▶ WORK TASK: Across these entries, report how many lines include the string "NumberOfReturns", with nothing but the number.

= Beginning of Section =

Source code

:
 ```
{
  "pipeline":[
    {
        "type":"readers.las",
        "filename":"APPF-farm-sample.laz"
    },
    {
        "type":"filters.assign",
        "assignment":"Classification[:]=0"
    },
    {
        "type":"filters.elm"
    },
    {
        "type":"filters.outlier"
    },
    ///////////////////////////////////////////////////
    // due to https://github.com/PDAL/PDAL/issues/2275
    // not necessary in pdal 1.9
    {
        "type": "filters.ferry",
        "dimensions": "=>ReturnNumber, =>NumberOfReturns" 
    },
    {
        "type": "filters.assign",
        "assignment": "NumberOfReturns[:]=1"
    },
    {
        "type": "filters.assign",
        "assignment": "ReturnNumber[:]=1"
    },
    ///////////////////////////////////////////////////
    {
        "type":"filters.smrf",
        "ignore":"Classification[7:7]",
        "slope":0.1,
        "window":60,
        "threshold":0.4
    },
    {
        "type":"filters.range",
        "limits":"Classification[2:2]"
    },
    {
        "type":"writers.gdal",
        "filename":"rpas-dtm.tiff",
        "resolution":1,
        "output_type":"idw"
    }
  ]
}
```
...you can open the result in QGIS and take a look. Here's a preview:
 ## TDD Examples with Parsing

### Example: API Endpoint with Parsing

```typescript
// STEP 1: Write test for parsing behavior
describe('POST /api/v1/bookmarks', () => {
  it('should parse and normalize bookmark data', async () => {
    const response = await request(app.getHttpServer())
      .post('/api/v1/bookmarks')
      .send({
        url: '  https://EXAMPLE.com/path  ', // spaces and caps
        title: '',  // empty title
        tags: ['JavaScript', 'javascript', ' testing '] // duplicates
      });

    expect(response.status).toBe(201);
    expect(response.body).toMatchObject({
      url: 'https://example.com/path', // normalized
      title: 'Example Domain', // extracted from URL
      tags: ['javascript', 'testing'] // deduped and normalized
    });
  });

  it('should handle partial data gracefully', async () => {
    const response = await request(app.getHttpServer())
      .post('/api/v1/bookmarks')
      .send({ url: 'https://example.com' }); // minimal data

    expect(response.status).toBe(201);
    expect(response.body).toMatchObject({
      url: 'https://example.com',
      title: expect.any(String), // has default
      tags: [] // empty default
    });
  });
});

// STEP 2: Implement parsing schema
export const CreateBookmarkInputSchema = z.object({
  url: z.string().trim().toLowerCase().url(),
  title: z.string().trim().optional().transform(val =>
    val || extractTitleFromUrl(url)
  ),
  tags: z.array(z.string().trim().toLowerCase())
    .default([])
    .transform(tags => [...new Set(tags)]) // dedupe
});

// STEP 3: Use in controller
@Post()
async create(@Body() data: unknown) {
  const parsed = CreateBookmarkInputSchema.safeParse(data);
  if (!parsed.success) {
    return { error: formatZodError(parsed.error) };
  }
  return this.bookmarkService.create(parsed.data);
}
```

= End of Section =

▶ ANSWER TO THIS EXERCISE: 2